== Working data ==

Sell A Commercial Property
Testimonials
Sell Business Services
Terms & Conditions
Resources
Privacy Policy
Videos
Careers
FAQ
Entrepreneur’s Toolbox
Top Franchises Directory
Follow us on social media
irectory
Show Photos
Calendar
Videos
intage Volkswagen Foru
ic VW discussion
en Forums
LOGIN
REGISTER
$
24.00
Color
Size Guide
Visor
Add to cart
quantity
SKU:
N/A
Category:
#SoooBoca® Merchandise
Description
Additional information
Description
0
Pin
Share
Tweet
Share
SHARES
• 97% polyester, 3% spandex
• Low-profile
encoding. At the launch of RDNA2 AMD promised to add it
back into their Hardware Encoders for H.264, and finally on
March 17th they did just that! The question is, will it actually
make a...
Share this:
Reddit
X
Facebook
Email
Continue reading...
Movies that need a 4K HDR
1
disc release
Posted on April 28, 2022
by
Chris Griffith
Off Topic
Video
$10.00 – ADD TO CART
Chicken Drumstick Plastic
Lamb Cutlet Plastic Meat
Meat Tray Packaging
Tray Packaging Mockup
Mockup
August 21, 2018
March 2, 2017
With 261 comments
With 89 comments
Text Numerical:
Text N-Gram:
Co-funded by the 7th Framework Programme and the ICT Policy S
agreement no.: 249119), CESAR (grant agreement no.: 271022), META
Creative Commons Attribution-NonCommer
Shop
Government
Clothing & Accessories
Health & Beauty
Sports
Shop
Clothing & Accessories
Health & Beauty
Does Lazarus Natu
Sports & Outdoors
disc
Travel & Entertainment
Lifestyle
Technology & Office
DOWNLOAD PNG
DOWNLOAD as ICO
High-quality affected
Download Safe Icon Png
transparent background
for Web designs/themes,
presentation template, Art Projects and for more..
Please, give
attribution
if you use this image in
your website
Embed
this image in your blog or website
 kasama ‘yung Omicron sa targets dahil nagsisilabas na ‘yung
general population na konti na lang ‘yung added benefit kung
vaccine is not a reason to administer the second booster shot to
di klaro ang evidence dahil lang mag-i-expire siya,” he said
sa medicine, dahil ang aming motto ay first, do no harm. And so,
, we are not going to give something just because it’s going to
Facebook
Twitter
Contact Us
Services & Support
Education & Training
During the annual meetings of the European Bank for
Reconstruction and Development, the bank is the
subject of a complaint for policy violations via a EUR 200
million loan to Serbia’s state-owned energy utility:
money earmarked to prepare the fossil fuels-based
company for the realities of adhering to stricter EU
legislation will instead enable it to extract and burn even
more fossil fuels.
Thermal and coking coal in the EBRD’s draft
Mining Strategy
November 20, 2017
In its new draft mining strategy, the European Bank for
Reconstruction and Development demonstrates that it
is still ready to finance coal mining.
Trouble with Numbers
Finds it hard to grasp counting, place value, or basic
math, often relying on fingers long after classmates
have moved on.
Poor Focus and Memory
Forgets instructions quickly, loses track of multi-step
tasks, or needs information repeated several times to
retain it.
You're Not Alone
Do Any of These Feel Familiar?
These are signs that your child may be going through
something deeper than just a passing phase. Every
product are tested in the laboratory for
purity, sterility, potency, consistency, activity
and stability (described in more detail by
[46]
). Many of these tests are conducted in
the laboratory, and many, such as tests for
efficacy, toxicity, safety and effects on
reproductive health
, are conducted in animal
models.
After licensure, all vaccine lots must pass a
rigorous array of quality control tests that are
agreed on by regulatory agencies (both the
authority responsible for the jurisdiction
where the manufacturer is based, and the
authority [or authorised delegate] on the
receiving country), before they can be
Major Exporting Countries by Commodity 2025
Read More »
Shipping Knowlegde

===

▶ What you should do:
Copy out the entire listing above exactly.

▶ Task answer:
Sell A Commercial Property
Testimonials
Sell Business Services
Terms & Conditions
Resources
Privacy Policy
Videos
Careers
FAQ
Entrepreneur’s Toolbox
Top Franchises Directory
Follow us on social media
irectory
Show Photos
Calendar
Videos
intage Volkswagen Foru
ic VW discussion
en Forums
LOGIN
REGISTER
$
24.00
Color
Size Guide
Visor
Add to cart
quantity
SKU:
N/A
Category:
#SoooBoca® Merchandise
Description
Additional information
Description
0
Pin
Share
Tweet
Share
SHARES
• 97% polyester, 3% spandex
• Low-profile
encoding. At the launch of RDNA2 AMD promised to add it
back into their Hardware Encoders for H.264, and finally on
March 17th they did just that! The question is, will it actually
make a...
Share this:
Reddit
X
Facebook
Email
Continue reading...
Movies that need a 4K HDR
1
disc release
Posted on April 28, 2022
by
Chris Griffith
Off Topic
Video
$10.00 – ADD TO CART
Chicken Drumstick Plastic
Lamb Cutlet Plastic Meat
Meat Tray Packaging
Tray Packaging Mockup
Mockup
August 21, 2018
March 2, 2017
With 261 comments
With 89 comments
Text Numerical:
Text N-Gram:
Co-funded by the 7th Framework Programme and the ICT Policy S
agreement no.: 249119), CESAR (grant agreement no.: 271022), META
Creative Commons Attribution-NonCommer
Shop
Government
Clothing & Accessories
Health & Beauty
Sports
Shop
Clothing & Accessories
Health & Beauty
Does Lazarus Natu
Sports & Outdoors
disc
Travel & Entertainment
Lifestyle
Technology & Office
DOWNLOAD PNG
DOWNLOAD as ICO
High-quality affected
Download Safe Icon Png
transparent background
for Web designs/themes,
presentation template, Art Projects and for more..
Please, give
attribution
if you use this image in
your website
Embed
this image in your blog or website
 kasama ‘yung Omicron sa targets dahil nagsisilabas na ‘yung
general population na konti na lang ‘yung added benefit kung
vaccine is not a reason to administer the second booster shot to
di klaro ang evidence dahil lang mag-i-expire siya,” he said
sa medicine, dahil ang aming motto ay first, do no harm. And so,
, we are not going to give something just because it’s going to
Facebook
Twitter
Contact Us
Services & Support
Education & Training
During the annual meetings of the European Bank for
Reconstruction and Development, the bank is the
subject of a complaint for policy violations via a EUR 200
million loan to Serbia’s state-owned energy utility:
money earmarked to prepare the fossil fuels-based
company for the realities of adhering to stricter EU
legislation will instead enable it to extract and burn even
more fossil fuels.
Thermal and coking coal in the EBRD’s draft
Mining Strategy
November 20, 2017
In its new draft mining strategy, the European Bank for
Reconstruction and Development demonstrates that it
is still ready to finance coal mining.
Trouble with Numbers
Finds it hard to grasp counting, place value, or basic
math, often relying on fingers long after classmates
have moved on.
Poor Focus and Memory
Forgets instructions quickly, loses track of multi-step
tasks, or needs information repeated several times to
retain it.
You're Not Alone
Do Any of These Feel Familiar?
These are signs that your child may be going through
something deeper than just a passing phase. Every
product are tested in the laboratory for
purity, sterility, potency, consistency, activity
and stability (described in more detail by
[46]
). Many of these tests are conducted in
the laboratory, and many, such as tests for
efficacy, toxicity, safety and effects on
reproductive health
, are conducted in animal
models.
After licensure, all vaccine lots must pass a
rigorous array of quality control tests that are
agreed on by regulatory agencies (both the
authority responsible for the jurisdiction
where the manufacturer is based, and the
authority [or authorised delegate] on the
receiving country), before they can be
Major Exporting Countries by Commodity 2025
Read More »
Shipping Knowlegde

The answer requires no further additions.